Instructions to follow:
Give the lines of all the records below as a Markdown table with the columns "Row" and "Line," numbering each row and leaving out blank lines. Leave the pictures out of your answer.

** Opening Records for this exercise block **

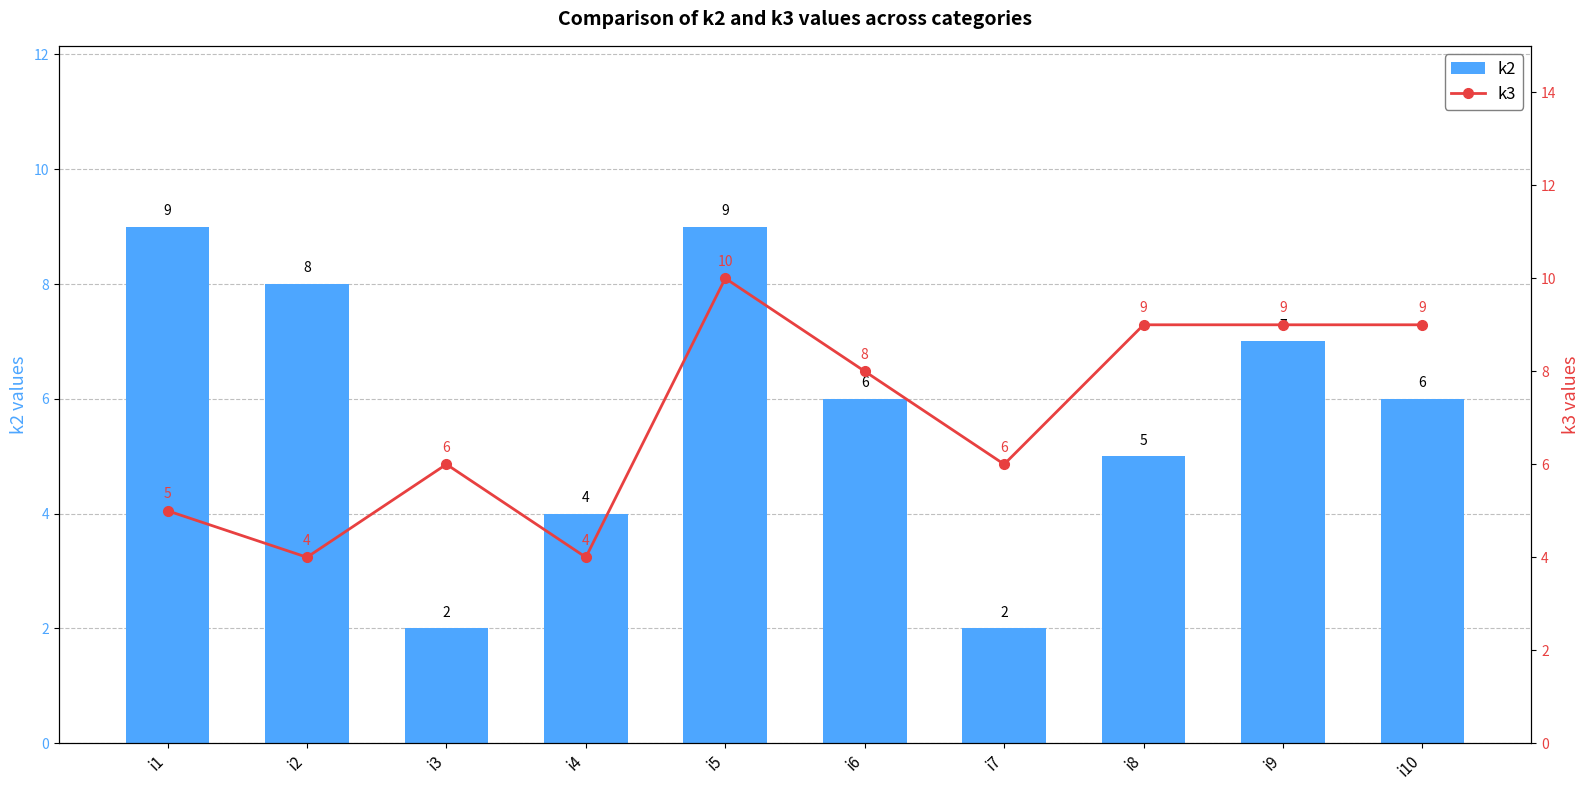

Reading left to right, what are all the values shown in this chart?

k2: i1=9	i2=8	i3=2	i4=4	i5=9	i6=6	i7=2	i8=5	i9=7	i10=6
k3: i1=5	i2=4	i3=6	i4=4	i5=10	i6=8	i7=6	i8=9	i9=9	i10=9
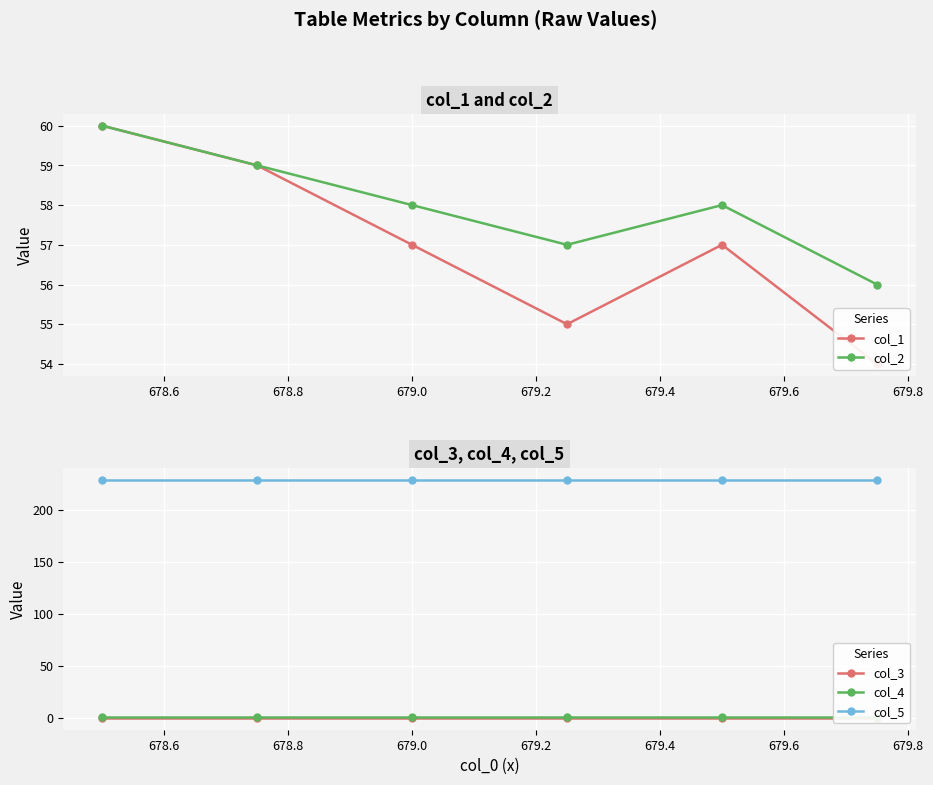

What is the value of the col_2 point at the 2nd from the left?

59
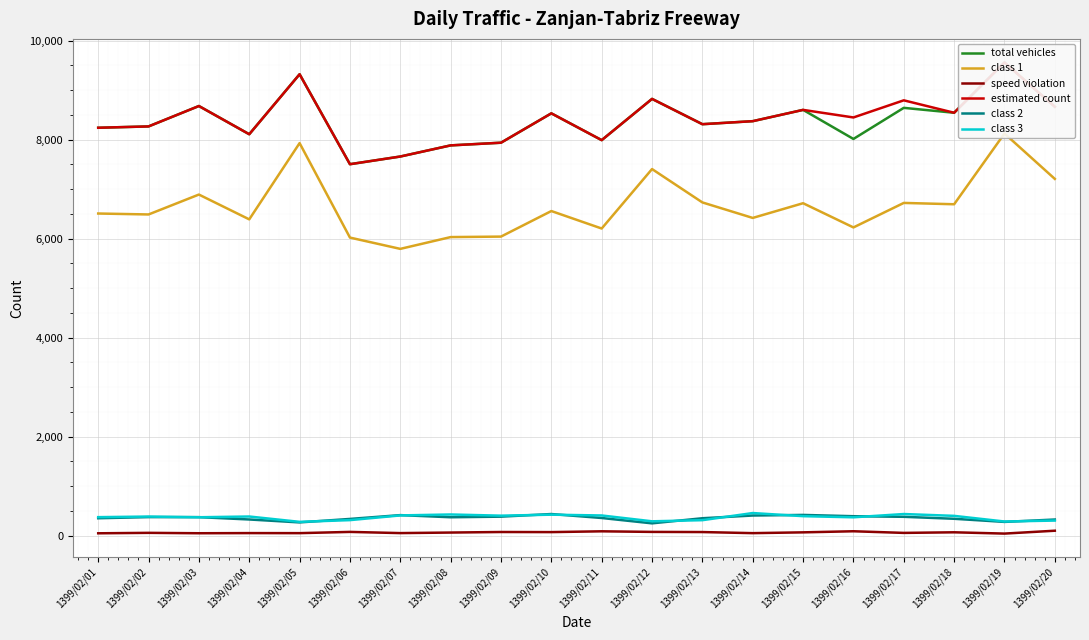

At which label is class 1 closest to 6959?

1399/02/03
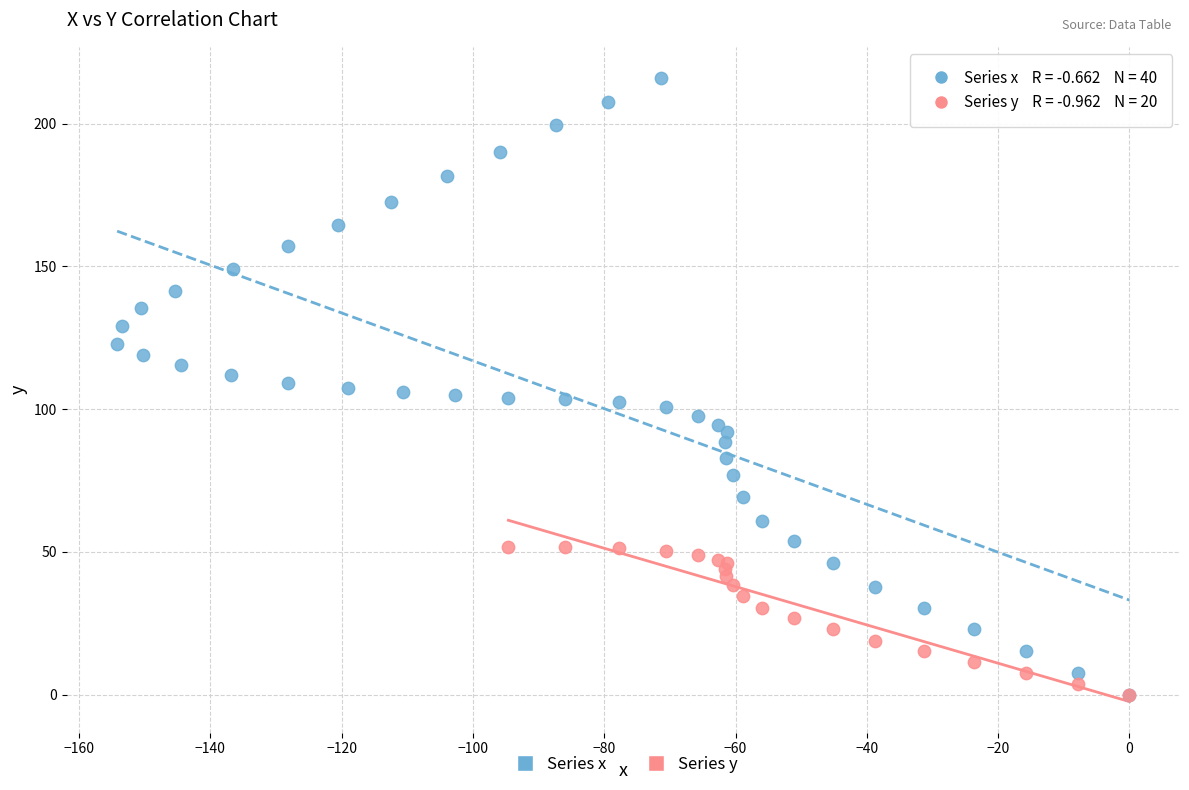

Which series has the widest spread of Y values?

Series x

** Closing Records for this exercise block **

Response to this task:
| Row | Line |
|---|---|
| 1 | Reading left to right, what are all the values shown in this chart? |
| 2 | k2: i1=9	i2=8	i3=2	i4=4	i5=9	i6=6	i7=2	i8=5	i9=7	i10=6 |
| 3 | k3: i1=5	i2=4	i3=6	i4=4	i5=10	i6=8	i7=6	i8=9	i9=9	i10=9 |
| 4 | What is the value of the col_2 point at the 2nd from the left? |
| 5 | 59 |
| 6 | At which label is class 1 closest to 6959? |
| 7 | 1399/02/03 |
| 8 | Which series has the widest spread of Y values? |
| 9 | Series x |